What made this worse was the reckless use of credit default swaps (CDSs). A CDS is an insurance policy. The seller says “buy my policy and I will insure you against default risk on your subprime bonds.”

That’s great in a low default environment, but when delinquencies skyrocket from 5% to 24%, it’s a nightmare, and that’s the exact position that AIG (AIG) found itself in.

What the Media Won’t Tell You

There will be some new mega-trends that emerge as a result of this bank panic. But you’re not going to hear any of this from the media — all you will hear is fear, panic and despair.

You must look out beyond the current portion of the cycle that we are in. This portion of the economic cycle just does not last that long. Looking ahead, there are some sectors that look to be very good places to make money.

1. There is going to be a huge boom in financial regulation.

This will trigger massive investment by the banks into their compliance and risk management departments. Companies that serve these niche areas will do very well.

2. We are about to witness the largest disposal of hard assets in human history.

The U.S. government, along with global banks, will be seeking to sell more than $1 trillion worth of troubled assets. This isn’t just residential mortgages — it’s commercial real estate and business investments of all types. Lehman Brothers (LEHMQ) alone has $30 billion in real estate investments that need to be liquidated.

3. It will be a bonanza for private-equity firms.

You are going to see enormous sums of money flow into private equity buyout firms.
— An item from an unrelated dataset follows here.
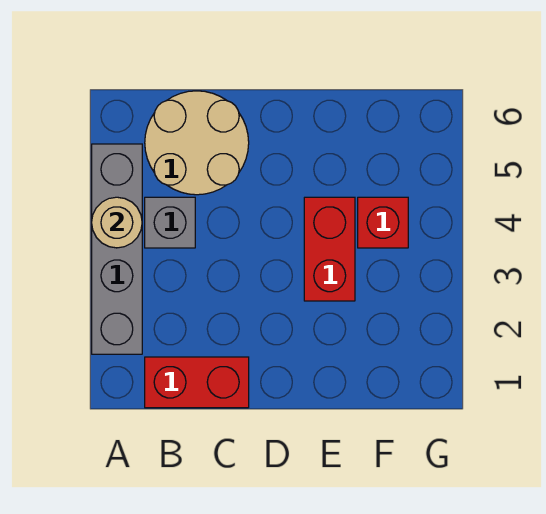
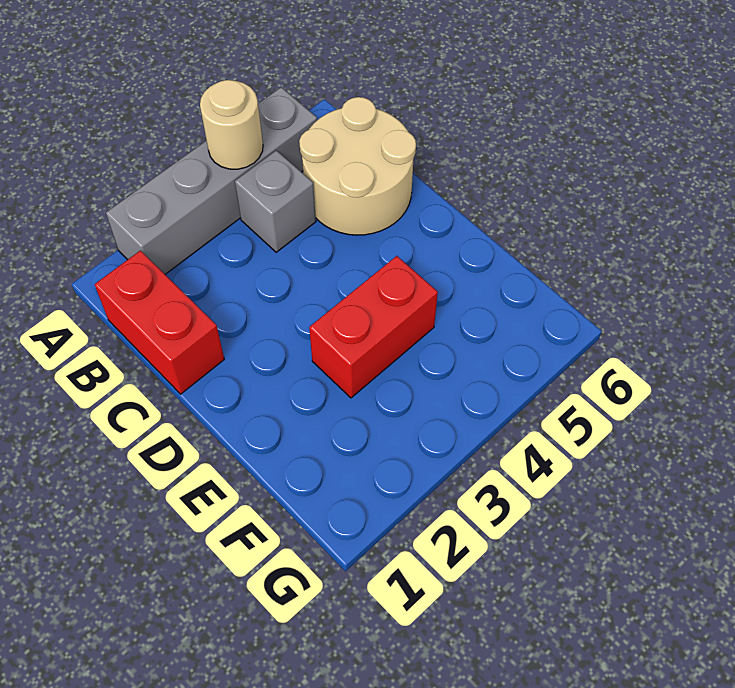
red brick F4 level 1 -> none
For long-term investors there is huge opportunity to acquire hard assets for pennies on the dollar.

4. If we get a Democratic White House, then we are going to see vast slabs of money go into green technology.

This is no longer a fringe area of science; some serious players are bucking up huge sums of money in green venture capital deals.

5. If McCain wins, then we will see massive investments made in oil exploration infrastructure as domestic oil exploration efforts boom.

Another area you may want to place some long-term bets is stem cell and DNA sciences. As the baby boomers age, they will spend with wild abandon to preserve and enhance their own quality of life.

Let me be clear, I am not minimizing the very real devastation taking place right now. It’s ugly. We know it’s ugly. But we also know that the wheels of global commerce are not going to come to a screeching halt. The sun will shine again, consumers will spend again, banks will loan again, companies will hire again and those souls brave enough to imagine a future brighter than what the media tells them will get seriously rich from this turmoil.